[THE PROBLEM] Look at the entries below and reproduce them exactly.
***** MATERIAL SUPPLIED
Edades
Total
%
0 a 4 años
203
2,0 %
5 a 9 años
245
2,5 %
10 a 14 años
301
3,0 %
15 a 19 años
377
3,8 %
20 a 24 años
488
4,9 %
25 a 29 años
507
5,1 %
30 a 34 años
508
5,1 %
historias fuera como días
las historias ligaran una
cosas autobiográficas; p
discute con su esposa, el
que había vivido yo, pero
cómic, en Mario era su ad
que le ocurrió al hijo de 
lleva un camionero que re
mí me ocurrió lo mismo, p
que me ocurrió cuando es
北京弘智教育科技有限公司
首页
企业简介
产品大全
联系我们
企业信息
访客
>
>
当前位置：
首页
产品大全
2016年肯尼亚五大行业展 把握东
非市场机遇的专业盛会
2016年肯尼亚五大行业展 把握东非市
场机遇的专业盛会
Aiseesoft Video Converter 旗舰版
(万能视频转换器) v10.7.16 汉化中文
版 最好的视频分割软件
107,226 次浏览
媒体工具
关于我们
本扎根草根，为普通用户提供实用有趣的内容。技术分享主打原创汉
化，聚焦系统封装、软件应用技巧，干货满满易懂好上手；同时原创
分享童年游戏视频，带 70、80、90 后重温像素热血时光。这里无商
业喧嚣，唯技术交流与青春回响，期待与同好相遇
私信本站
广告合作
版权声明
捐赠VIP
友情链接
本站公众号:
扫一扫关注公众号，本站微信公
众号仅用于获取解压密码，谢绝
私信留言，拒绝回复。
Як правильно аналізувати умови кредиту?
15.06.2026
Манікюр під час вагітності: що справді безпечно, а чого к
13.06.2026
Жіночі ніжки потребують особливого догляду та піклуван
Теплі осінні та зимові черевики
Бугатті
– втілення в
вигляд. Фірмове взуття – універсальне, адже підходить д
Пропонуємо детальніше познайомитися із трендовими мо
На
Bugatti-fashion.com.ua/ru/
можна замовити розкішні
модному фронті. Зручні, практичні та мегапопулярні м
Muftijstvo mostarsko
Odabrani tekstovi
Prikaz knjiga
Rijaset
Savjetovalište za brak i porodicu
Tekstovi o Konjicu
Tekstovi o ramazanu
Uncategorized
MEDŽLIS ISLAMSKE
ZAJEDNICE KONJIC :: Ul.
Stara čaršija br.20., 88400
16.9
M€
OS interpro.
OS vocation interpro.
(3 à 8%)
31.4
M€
**********
[WRITTEN ANSWER]
Edades
Total
%
0 a 4 años
203
2,0 %
5 a 9 años
245
2,5 %
10 a 14 años
301
3,0 %
15 a 19 años
377
3,8 %
20 a 24 años
488
4,9 %
25 a 29 años
507
5,1 %
30 a 34 años
508
5,1 %
historias fuera como días
las historias ligaran una
cosas autobiográficas; p
discute con su esposa, el
que había vivido yo, pero
cómic, en Mario era su ad
que le ocurrió al hijo de 
lleva un camionero que re
mí me ocurrió lo mismo, p
que me ocurrió cuando es
北京弘智教育科技有限公司
首页
企业简介
产品大全
联系我们
企业信息
访客
>
>
当前位置：
首页
产品大全
2016年肯尼亚五大行业展 把握东
非市场机遇的专业盛会
2016年肯尼亚五大行业展 把握东非市
场机遇的专业盛会
Aiseesoft Video Converter 旗舰版
(万能视频转换器) v10.7.16 汉化中文
版 最好的视频分割软件
107,226 次浏览
媒体工具
关于我们
本扎根草根，为普通用户提供实用有趣的内容。技术分享主打原创汉
化，聚焦系统封装、软件应用技巧，干货满满易懂好上手；同时原创
分享童年游戏视频，带 70、80、90 后重温像素热血时光。这里无商
业喧嚣，唯技术交流与青春回响，期待与同好相遇
私信本站
广告合作
版权声明
捐赠VIP
友情链接
本站公众号:
扫一扫关注公众号，本站微信公
众号仅用于获取解压密码，谢绝
私信留言，拒绝回复。
Як правильно аналізувати умови кредиту?
15.06.2026
Манікюр під час вагітності: що справді безпечно, а чого к
13.06.2026
Жіночі ніжки потребують особливого догляду та піклуван
Теплі осінні та зимові черевики
Бугатті
– втілення в
вигляд. Фірмове взуття – універсальне, адже підходить д
Пропонуємо детальніше познайомитися із трендовими мо
На
Bugatti-fashion.com.ua/ru/
можна замовити розкішні
модному фронті. Зручні, практичні та мегапопулярні м
Muftijstvo mostarsko
Odabrani tekstovi
Prikaz knjiga
Rijaset
Savjetovalište za brak i porodicu
Tekstovi o Konjicu
Tekstovi o ramazanu
Uncategorized
MEDŽLIS ISLAMSKE
ZAJEDNICE KONJIC :: Ul.
Stara čaršija br.20., 88400
16.9
M€
OS interpro.
OS vocation interpro.
(3 à 8%)
31.4
M€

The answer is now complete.